(Beginning of Material provided)

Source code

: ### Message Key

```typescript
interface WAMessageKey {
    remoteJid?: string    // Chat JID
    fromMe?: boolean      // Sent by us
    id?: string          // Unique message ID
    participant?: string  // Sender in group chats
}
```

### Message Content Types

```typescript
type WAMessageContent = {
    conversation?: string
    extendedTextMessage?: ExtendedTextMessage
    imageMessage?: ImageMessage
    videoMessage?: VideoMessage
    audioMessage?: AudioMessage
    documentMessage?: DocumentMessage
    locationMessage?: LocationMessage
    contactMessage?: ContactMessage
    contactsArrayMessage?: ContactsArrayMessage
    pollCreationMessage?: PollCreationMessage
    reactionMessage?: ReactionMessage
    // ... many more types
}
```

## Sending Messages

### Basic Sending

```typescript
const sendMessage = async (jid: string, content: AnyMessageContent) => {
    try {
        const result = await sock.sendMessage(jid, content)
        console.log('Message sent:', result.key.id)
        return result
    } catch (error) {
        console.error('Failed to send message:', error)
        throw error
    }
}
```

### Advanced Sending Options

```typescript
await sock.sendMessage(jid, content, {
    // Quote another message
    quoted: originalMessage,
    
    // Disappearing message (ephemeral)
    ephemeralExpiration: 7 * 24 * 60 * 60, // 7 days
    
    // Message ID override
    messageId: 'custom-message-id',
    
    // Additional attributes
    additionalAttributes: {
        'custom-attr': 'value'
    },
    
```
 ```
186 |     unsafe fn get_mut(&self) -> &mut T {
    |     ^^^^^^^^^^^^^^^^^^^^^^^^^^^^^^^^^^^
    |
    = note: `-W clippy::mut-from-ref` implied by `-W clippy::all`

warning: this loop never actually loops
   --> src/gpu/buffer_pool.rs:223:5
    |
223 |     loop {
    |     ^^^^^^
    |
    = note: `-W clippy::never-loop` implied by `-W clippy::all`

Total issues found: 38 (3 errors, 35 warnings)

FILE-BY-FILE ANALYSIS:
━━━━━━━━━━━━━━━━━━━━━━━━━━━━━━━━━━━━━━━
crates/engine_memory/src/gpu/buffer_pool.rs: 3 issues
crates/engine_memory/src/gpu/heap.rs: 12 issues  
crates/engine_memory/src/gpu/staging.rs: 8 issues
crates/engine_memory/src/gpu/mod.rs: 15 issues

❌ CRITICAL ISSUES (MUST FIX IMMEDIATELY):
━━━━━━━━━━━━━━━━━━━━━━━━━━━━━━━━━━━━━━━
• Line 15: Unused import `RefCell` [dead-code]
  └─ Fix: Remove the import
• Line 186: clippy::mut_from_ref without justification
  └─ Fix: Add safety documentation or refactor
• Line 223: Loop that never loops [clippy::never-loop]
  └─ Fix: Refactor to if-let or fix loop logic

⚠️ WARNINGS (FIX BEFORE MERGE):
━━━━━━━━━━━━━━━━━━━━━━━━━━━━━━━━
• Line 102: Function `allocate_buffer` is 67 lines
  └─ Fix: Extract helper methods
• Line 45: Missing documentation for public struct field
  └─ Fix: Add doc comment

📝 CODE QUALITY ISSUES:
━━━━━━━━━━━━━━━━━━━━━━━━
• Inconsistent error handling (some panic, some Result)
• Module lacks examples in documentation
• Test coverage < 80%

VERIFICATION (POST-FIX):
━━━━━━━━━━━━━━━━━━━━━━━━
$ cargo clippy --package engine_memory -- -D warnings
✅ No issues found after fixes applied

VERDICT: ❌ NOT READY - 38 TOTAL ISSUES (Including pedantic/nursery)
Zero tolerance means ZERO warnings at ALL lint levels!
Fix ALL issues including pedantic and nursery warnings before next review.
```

(End of Material provided)
(Beginning of Material provided)

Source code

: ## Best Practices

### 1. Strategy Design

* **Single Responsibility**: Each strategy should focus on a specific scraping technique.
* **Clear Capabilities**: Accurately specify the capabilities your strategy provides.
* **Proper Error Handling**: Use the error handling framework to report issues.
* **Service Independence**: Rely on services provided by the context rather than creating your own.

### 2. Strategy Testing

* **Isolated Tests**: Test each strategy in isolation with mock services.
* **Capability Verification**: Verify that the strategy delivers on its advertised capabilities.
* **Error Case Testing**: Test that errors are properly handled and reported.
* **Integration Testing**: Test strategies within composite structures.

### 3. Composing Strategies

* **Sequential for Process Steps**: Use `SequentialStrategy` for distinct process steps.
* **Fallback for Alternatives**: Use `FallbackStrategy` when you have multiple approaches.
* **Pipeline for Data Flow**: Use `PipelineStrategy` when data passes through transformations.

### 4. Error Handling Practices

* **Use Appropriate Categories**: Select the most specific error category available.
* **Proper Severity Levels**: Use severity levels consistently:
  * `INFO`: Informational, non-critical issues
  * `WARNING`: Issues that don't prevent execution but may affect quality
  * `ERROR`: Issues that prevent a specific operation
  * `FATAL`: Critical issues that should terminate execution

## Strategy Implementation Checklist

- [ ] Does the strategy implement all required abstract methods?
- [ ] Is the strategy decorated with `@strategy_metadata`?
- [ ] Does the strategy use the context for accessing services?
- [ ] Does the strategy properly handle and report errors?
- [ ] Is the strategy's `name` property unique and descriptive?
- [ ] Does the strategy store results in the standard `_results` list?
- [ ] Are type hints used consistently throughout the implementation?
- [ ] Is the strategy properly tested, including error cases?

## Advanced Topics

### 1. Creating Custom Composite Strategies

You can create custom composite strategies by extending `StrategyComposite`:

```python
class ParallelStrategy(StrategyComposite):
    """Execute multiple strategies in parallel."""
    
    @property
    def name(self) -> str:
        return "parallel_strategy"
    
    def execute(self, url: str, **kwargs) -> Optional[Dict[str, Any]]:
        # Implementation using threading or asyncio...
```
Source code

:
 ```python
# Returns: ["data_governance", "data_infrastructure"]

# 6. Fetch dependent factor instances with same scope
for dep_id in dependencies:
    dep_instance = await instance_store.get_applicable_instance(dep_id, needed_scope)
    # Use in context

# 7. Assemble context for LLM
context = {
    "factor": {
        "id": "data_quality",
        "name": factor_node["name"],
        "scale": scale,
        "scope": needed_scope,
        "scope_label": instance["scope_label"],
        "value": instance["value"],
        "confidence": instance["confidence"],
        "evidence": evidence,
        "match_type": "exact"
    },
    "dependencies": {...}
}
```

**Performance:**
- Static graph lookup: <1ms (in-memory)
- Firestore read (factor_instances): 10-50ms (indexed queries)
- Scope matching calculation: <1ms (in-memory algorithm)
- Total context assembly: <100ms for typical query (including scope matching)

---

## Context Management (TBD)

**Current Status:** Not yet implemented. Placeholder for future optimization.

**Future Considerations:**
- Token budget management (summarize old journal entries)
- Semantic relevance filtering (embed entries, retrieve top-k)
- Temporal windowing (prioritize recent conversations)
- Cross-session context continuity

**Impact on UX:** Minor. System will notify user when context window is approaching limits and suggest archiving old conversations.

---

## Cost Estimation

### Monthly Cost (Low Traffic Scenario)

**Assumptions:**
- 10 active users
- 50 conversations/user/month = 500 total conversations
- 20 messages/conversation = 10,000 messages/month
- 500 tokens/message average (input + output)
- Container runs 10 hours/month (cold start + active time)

(End of Material provided)
(Beginning of Material provided)

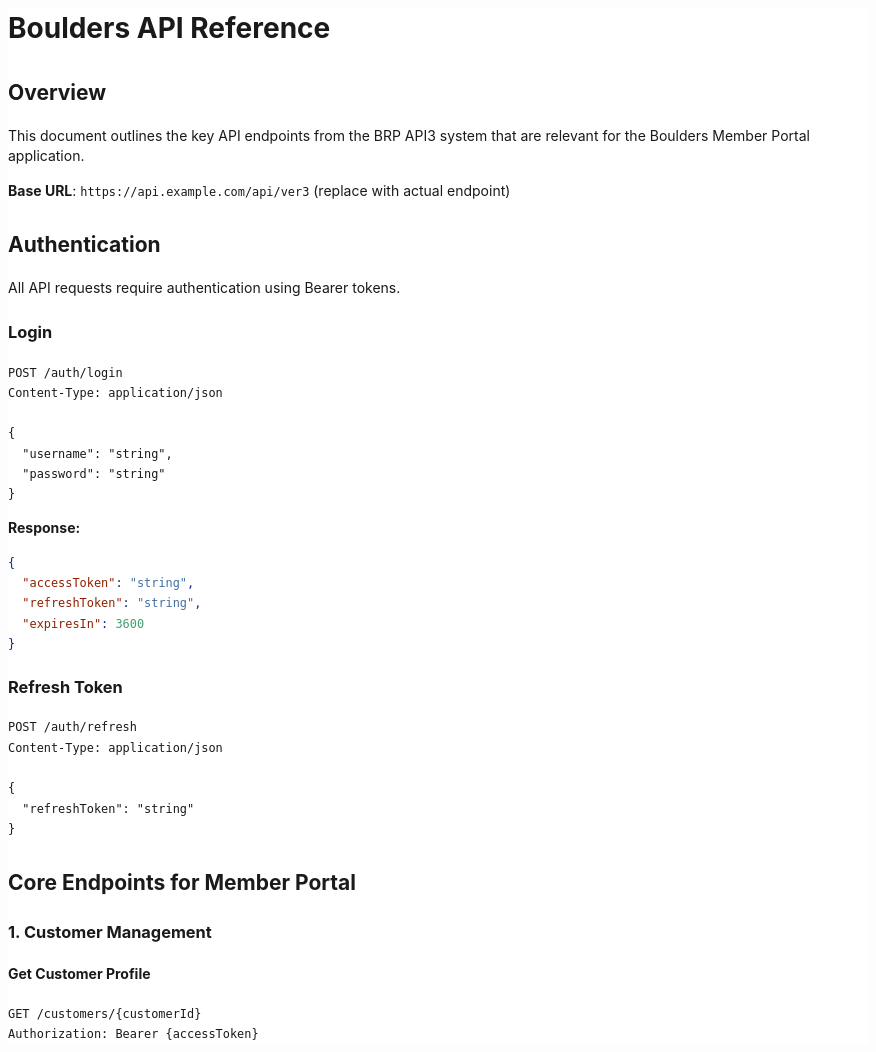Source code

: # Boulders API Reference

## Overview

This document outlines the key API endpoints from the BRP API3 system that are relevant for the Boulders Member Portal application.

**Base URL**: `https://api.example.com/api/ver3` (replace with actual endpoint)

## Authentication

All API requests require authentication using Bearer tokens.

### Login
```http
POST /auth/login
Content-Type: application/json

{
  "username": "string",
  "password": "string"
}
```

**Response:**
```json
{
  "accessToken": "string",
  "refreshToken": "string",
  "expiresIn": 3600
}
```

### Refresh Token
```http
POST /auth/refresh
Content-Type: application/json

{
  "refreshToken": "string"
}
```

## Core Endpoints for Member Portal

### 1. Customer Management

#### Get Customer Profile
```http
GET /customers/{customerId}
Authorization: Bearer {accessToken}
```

(End of Material provided)

# [Activity]
Among the records above, a stretch begins at the line containing "- Token budget" and ends at the line containing "- 500 tokens/message average (input + output)". Restate that stretch word for word, and nothing else.

# [Solved exercise]
- Token budget management (summarize old journal entries)
- Semantic relevance filtering (embed entries, retrieve top-k)
- Temporal windowing (prioritize recent conversations)
- Cross-session context continuity

**Impact on UX:** Minor. System will notify user when context window is approaching limits and suggest archiving old conversations.

---

## Cost Estimation

### Monthly Cost (Low Traffic Scenario)

**Assumptions:**
- 10 active users
- 50 conversations/user/month = 500 total conversations
- 20 messages/conversation = 10,000 messages/month
- 500 tokens/message average (input + output)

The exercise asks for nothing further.